Doca Street e Ângela Diniz |
Em 30 de dezembro de 1976, um crime chocou o Brasil. No cenário paradisíaco de Armação de Búzios, na Região dos Lagos, o empresário Raul Fernando do Amaral Street, o Doca Street, disparou quatro tiros contra o rosto da namorada, a socialite Ângela Diniz — o último, quando ela já estava caída. O assassinato aconteceu na casa dos dois, na Praia dos Ossos, em meio a discussões acaloradas em que, segundo testemunhos, Ângela Diniz pediu o fim do relacionamento.
A brutalidade já seria suficiente para causar indignação. Mas teve mais. Defendido pelo criminalista Evandro Lins e Silva, Doca foi condenado em 1979 a apenas dois anos de prisão (com direito a suspensão condicional da pena), sob a tese da “legítima defesa da honra”. Ângela foi apresentada como uma mulher promíscua, e Doca, como a verdadeira vítima. A decisão, um marco sombrio na história da violência contra mulheres, inspirou séries de TV e gerou inúmeros movimentos e campanhas. Em julgamento posterior, Doca foi condenado a 15 anos de prisão.
Quase meio século depois do crime da Praia dos Ossos (e três meses depois da morte de Doca Street, aos 86 anos), o Supremo providenciou um enterro de luxo à “legítima defesa da honra”. Ao julgarem ação movida pelo PDT, os 11 ministros decidiram por unanimidade que a tese não pode ser aplicada em julgamentos no tribunal do júri como argumento de defesa em casos de feminicídio, por contrariar princípios da Constituição.
O relator do caso, ministro Dias Toffoli, afirmou que a tese corresponde a recurso “desumano e cruel”, usado “para imputar às vítimas a causa de suas próprias mortes ou lesões”, contribuindo para a naturalização da cultura da violência contra as mulheres no Brasil.
É certo que, nesses 44 anos, o país mudou. Foram criadas delegacias especializadas, vieram as leis Maria da Penha (2006) e do Feminicídio (2015), inúmeros movimentos surgiram. Ao mesmo tempo, nada mudou. Assassinatos covardes como o de Ângela Diniz acontecem todos os dias. Basta trocar os cenários e mudar os nomes das personagens — Cláudia Lessin, Mônica Granuzzo, Daniella Perez, Tatiane Spitzner, Viviane Vieira do Amaral.

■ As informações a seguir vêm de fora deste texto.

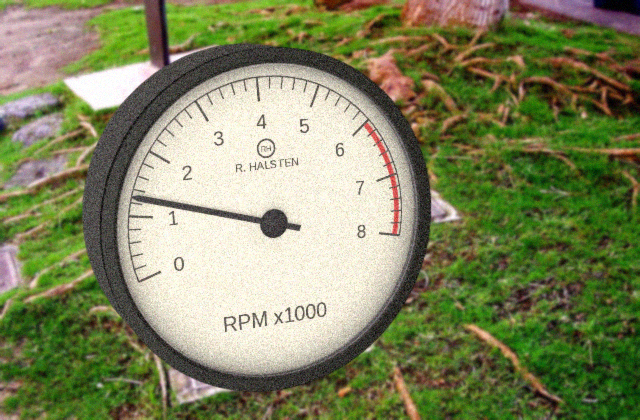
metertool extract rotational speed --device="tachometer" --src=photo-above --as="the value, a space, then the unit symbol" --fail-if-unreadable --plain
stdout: 1300 rpm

É louvável a decisão do Supremo de remover o entulho anacrônico dos tribunais, de modo a impedir que criminosos se beneficiem de brechas da lei para ficar impunes. Mas a sociedade precisa avançar. Tanto quanto punir os autores de feminicídio, é essencial impedir que esses crimes aconteçam com a regularidade de um folhetim. Mulheres são assassinadas mesmo sob medidas protetivas, como foi o caso da juíza Viviane do Amaral, morta na frente das filhas.
Há que criar políticas públicas — e as patrulhas Maria da Penha são um bom exemplo — para estancar a tragédia que nos avilta. Não há espaço numa sociedade civilizada para esse tipo de comportamento ignóbil. Como se argumentava numa época em que as redes sociais eram os muros pichados da cidade, “quem ama não mata”. E, se mata, tem que pagar pelo crime.